Extrait:
++++++++

A lire un résumé du roman, on s’attendrait un livre satirique et très politique. En fait, c’est un roman assez joyeux. Pourquoi avoir choisi d’écrire sur une courtière en bourse perdue au beau milieu d’une crise financière comme point de départ vers une illumination sur l’origine de l’humanité?
Notre réalité consensuelle est éminemment instable, et une grande partie de l’humanité a tendance à s’attacher à des choses – comme l’accumulation de biens – qui au bout du compte ne lui procurent ni sens ni finalité. Les marchés financiers semblaient être la toile de fond idéale pour mettre en scène une comédie sérieuse sur l’évolution et la nature de l’existence. Nous vivons dans un théâtre cosmique, et pour peu que l’on arrive à se tenir à une distance suffisante, nos folies peuvent se révéler être une partie distrayante, voire nécessaire du spectacle. Le domaine de la finance est une contrepartie idéale de celui de l’intellect et de l’âme, bien que je précise également dans le livre que l’argent lui-même peut être un formidable guide spirituel. Pour ce qui est de trouver le bonheur dans les recoins les plus inattendus de l’existence, n’importe quel faux-bourdon ou pion (en français dans le texte, ndr) est capable de jouir de la vie quand celle-ci est douce et facile. Notre but à tous devrait être de vivre la vie comme une fête, même quand elle est dure est risible.

Comment jugez-vous l’évolution de Gwendolyn au cours du week-end pendant lequel se passe l’action du roman? Peut-on dire qu’elle accomplit une illumination?

++++++++

Données fournies:

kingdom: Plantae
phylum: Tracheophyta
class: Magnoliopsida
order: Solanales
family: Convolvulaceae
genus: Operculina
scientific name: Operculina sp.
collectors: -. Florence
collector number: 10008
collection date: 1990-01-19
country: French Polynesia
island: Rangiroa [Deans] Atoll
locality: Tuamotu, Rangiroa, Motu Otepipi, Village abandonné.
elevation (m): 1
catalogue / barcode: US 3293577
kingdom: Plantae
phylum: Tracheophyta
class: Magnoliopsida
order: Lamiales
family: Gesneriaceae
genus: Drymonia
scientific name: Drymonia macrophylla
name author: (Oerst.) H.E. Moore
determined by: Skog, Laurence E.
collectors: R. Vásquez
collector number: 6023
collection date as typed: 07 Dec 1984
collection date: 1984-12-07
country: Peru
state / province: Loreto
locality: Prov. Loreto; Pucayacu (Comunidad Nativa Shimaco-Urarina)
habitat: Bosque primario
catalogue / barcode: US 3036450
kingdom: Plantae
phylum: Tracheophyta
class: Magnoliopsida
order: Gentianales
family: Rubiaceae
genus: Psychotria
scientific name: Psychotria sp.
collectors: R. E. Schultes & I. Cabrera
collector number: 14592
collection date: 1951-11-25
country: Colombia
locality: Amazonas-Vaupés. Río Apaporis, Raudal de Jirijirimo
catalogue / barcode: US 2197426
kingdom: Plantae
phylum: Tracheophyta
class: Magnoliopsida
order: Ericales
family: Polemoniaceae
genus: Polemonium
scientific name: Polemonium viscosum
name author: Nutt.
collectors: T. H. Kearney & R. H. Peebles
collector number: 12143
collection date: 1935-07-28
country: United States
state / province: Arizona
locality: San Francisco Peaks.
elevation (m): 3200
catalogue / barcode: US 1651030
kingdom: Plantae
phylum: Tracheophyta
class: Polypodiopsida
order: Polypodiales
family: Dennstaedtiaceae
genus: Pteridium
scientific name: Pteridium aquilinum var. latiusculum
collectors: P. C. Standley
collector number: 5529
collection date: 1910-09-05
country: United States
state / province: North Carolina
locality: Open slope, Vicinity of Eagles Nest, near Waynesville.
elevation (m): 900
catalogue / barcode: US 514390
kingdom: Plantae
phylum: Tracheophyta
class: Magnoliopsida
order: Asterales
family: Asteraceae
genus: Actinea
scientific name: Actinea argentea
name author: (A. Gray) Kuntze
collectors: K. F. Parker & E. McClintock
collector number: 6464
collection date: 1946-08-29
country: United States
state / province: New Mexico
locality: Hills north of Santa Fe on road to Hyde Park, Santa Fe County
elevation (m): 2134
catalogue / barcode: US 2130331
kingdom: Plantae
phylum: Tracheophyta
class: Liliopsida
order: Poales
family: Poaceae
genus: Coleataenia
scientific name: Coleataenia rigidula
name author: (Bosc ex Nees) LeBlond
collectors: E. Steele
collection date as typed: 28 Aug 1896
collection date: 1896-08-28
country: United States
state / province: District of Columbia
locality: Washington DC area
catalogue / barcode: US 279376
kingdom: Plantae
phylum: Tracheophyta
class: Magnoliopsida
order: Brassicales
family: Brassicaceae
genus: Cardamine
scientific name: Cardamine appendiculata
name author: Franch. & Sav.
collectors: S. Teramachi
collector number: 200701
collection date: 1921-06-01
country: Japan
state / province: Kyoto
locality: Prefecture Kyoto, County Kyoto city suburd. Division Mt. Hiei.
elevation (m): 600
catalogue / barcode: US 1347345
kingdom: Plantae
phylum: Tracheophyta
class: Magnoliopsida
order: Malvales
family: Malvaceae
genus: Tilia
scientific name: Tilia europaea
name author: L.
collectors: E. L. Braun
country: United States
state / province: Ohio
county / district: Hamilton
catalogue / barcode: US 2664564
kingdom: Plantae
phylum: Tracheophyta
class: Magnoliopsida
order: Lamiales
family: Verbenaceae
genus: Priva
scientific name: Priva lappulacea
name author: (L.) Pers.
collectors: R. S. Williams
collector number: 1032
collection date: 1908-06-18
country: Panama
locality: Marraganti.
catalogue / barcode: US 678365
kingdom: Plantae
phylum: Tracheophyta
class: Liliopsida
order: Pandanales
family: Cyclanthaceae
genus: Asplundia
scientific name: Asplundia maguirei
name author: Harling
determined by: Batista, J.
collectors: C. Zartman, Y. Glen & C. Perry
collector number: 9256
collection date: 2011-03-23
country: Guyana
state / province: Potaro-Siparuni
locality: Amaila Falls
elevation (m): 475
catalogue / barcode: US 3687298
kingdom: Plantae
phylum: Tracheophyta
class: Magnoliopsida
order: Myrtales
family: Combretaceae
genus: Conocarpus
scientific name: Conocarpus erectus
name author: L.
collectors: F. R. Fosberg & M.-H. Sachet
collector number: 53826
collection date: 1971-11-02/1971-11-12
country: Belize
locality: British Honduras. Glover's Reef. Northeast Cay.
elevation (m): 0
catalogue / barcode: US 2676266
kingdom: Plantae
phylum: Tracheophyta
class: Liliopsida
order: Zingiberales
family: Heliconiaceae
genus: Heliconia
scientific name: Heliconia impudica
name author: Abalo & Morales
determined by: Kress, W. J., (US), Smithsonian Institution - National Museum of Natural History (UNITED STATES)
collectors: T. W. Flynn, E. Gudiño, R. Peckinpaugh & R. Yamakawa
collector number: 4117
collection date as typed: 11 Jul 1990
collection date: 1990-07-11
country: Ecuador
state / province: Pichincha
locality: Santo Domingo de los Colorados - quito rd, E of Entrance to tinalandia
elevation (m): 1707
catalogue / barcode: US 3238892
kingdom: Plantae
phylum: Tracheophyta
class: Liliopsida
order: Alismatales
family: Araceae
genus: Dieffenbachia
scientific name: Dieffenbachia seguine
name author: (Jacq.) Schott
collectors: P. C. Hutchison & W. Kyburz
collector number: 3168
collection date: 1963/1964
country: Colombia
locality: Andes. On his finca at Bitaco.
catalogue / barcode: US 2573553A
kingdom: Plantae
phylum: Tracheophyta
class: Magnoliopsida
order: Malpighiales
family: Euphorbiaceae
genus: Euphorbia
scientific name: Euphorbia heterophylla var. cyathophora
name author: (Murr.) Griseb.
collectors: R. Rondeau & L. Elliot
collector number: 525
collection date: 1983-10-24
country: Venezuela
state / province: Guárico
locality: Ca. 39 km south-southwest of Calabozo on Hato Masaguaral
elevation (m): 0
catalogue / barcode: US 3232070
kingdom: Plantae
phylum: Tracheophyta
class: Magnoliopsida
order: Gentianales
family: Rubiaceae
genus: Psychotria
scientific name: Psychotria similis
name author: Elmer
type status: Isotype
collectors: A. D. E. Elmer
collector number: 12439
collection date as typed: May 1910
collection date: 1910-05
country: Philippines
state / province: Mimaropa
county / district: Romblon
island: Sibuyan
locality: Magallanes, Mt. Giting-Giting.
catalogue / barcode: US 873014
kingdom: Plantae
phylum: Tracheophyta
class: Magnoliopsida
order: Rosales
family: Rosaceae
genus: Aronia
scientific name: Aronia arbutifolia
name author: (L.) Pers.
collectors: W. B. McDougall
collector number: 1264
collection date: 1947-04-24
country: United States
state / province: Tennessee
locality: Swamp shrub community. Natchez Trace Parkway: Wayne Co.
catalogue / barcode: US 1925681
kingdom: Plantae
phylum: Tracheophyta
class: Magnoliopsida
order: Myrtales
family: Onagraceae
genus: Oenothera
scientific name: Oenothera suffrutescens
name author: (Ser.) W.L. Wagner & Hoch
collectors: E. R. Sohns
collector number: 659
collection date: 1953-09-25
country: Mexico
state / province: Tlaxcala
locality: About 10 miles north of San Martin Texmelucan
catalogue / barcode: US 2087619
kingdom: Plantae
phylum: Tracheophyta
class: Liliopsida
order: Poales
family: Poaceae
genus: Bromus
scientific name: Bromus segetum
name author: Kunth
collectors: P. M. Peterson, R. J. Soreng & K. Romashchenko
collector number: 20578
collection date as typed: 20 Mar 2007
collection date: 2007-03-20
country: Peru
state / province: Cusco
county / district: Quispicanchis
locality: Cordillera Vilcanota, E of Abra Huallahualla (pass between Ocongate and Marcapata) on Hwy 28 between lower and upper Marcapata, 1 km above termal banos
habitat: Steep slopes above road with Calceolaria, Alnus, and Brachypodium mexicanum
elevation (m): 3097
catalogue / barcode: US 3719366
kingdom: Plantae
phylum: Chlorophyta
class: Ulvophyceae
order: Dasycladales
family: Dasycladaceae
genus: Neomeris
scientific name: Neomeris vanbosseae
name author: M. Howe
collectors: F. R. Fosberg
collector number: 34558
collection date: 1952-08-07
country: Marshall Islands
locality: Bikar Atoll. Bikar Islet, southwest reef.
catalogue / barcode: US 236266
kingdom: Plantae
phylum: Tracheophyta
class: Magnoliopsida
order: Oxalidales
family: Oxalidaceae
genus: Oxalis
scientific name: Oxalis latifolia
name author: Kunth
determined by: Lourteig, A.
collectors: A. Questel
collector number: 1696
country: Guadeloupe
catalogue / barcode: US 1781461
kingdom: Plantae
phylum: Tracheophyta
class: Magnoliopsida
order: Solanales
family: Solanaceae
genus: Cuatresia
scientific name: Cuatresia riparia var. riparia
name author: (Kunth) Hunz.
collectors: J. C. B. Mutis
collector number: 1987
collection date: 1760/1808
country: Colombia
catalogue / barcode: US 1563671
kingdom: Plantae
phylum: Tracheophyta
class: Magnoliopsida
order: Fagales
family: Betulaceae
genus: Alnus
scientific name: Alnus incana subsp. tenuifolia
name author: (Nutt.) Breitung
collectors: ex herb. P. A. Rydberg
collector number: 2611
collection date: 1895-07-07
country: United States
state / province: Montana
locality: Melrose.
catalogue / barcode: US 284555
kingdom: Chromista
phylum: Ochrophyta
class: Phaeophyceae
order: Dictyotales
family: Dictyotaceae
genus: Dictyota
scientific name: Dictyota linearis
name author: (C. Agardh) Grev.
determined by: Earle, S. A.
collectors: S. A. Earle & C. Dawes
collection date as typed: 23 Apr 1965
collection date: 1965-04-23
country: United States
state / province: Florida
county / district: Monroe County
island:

++++++++

Consignes:
A. Selon l'entretien sur le roman, quel domaine semblait offrir la toile de fond idéale pour une comédie sérieuse sur l'évolution et la nature de l'existence ?
B. Prolongez l'entretien sur le roman à la suite de sa dernière phrase.

Réponses dans l'ordre:
A. Les marchés financiers.

B.
Parce qu’elle est aveuglée par son ambition matérialiste (probablement une conséquence de sa vie de famille instable) et têtue comme un glacier, Gwendolyn est un cas compliqué. A la fin du roman, je pense tout de même qu’elle a un peu lâché prise sur son système de pensée et qu’elle s’apprête à se laisser porter – peut-être extatiquement - vers les eaux plus profondes, mystérieuses et excitantes d’une existence libérée. En témoigne l’histoire d’amour très belle qu’elle vit avec Larry Diamond.

Le roman imagine un crash boursier et la possible crise financière mondiale qui s’ensuivrait. Au-delà de l’intention satirique, jusqu’à quel point votre prédiction était-elle volontaire en écrivant le roman ? De plus, la plupart de vos romans sont teintés d’une sorte de messianisme, qui semble à la fois ironique et très sérieux à la fois. Comment doit on comprendre ce paradoxe ?
Étonnement, un grand nombre de mes thèmes de roman se sont révélés prophétiques, et je dis « étonnement » parce que j’ai n’ai jamais fait en sorte de prédire le futur volontairement. Peut-être que je possède des pouvoirs psychiques inconscients, mais si c’est le cas, ils ne m’ont jamais fait gagner aux courses. D’un autre côté, peut-être est il toujours possible de regarder le futur si on le regarde à travers un objectif décomplexé et poétique. Puisque le paradoxe - comme équilibre des contraires – est la colle qui tient l’univers (tristement, nous autres occidentaux ne sommes pas éduqués pour accepter la contradiction), je trouve tout à fait naturel, voire inévitable, d’être à la fois ironique et sincère.

De la même manière, mon édition de votre premier roman Another Roadside Attraction décrit le roman comme un « divertissement apocalyptique », ce qui est un paradoxe en soit. D’où vient cette amour pour les événements apocalyptiques ? Doit on revenir à l’étymologie du mot apocalypse (revelation), qui en anglais signifie à la fois la fin du monde des hommes et un moment de révélation ?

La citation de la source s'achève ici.